LatticeFlow Raises $12m to Eliminate Computer Vision Blind Spots
LatticeFlow, a startup that was spun out of Zurich’s ETH in 2020, helps machine learning teams improve their AI vision models by automatically diagnosing issues and improving both the data and the models themselves. The company today announced that it has raised a $12 million Series A funding round led by Atlantic Bridge and OpenOcean, with participation from FPV Ventures. Existing investors btov Partners and Global Founders Capital, which led the company’s $2.8 million seed round last year, also participated in this round.
As LatticeFlow co-founder and CEO Petar Tsankov told me, the company currently has more than 10 customers in both Europe and the U.S., including a number of large enterprises like Siemens and organizations like the Swiss Federal Railways, and is currently running pilots with quite a few more. It’s this customer demand that led LatticeFlow to raise at this point.
“I was in the States and I met with some investors in Palo Alto, Tsankov explained. “They saw the bottleneck that we have with onboarding customers. We literally had machine learning engineers supporting customers and that’s not how you should run the company. And they said: ‘OK, take $12 million, bring these people in and expand.’ That was great timing for sure because when we talked to other investors, we did see that the market has changed.
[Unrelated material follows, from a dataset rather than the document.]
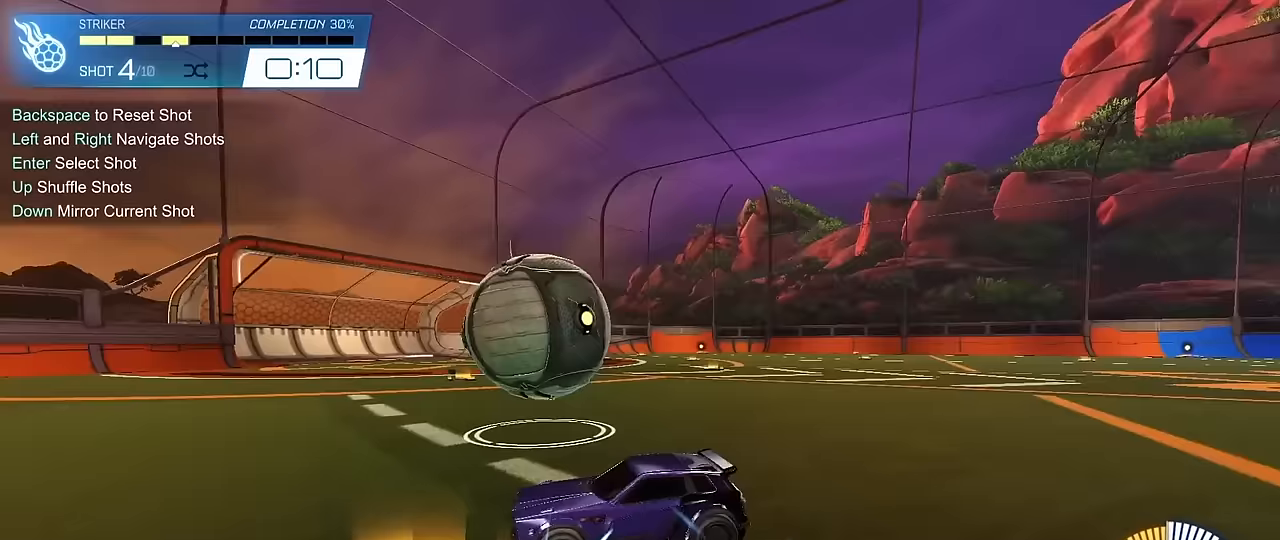
{"keys": ["w"], "mouse": ["left"], "mouse_move": "still", "events": [[300, "a", "down"], [383, "a", "up"]]}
As Tsankov and his co-founder CTO Pavol Bielik noted, most enterprises today have a hard time bringing their models into production and then, when they do, they often realize that they don’t perform as well as they expected. The promise of LatticeFlow is that it can auto-diagnose the data and models to find potential blind spots. In its work with a major medical company, its tools to analyze their datasets and models quickly found more than half a dozen critical blind spots in their state-of-the-art production models, for example.
The team noted that it’s not enough to only look at the training data and ensure that there is a diverse set of images — in the case of the vision models that LatticeFlow specializes in — but also examine the models.
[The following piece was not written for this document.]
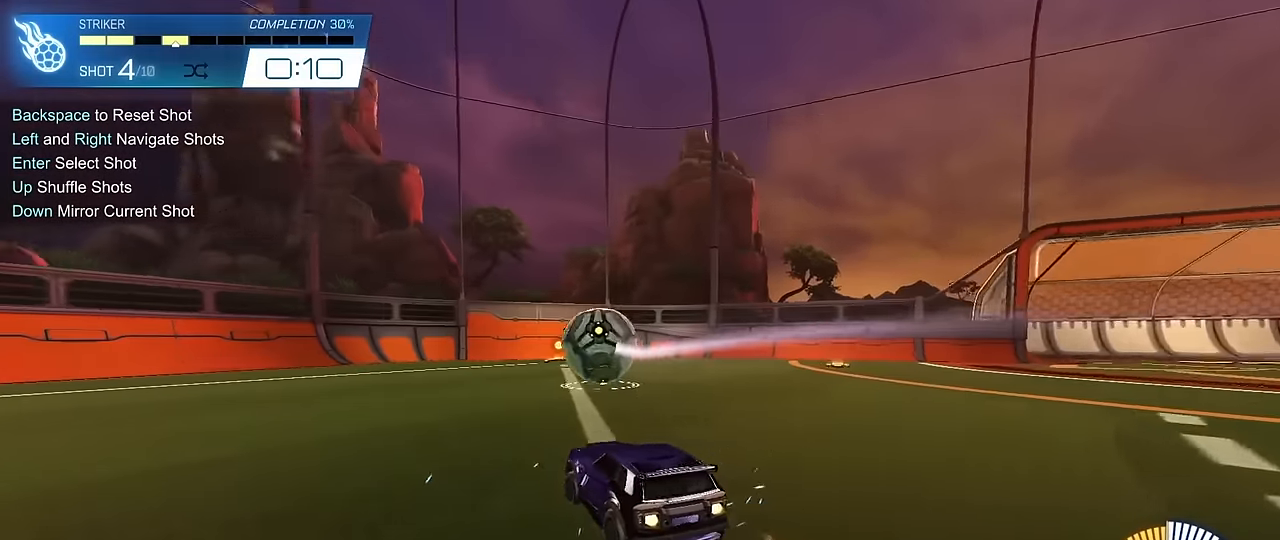
{"keys": ["d", "w"], "mouse": ["left"], "mouse_move": "still", "events": [[217, "d", "down"], [267, "d", "up"], [500, "d", "down"]]}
“If you only look at the data — and this is a fundamental differentiator for LatticeFlow because we not only find the standard data issues like labeling issues or poor-quality samples, but also model blind spots, which are the scenarios where the models are failing,” Tsankov explained. “Once the model is ready, we can take it, find various data model issues and help companies fix it.”
LatticeFlow itself, it is worth noting, isn’t in the training business. The service works with pre-trained models. For now, it also focuses on offering its service as an on-prem tool, though it may offer a fully managed service in the future, too, as it uses the new funding to hire aggressively, both to better service its existing customers and to build out its product portfolio.
“The painful truth is that today, most large-scale AI model deployments simply are not functioning reliably in the real world,” said Sunir Kapoor, operating partner at Atlantic Bridge. “This is largely due to the absence of tools that help engineers efficiently resolve critical AI data and model errors. But, this is also why the Atlantic Bridge team so unambiguously reached the decision to invest in LatticeFlow. We believe that the company is poised for tremendous growth, since it is currently the only company that auto-diagnoses and fixes AI data and model defects at scale.”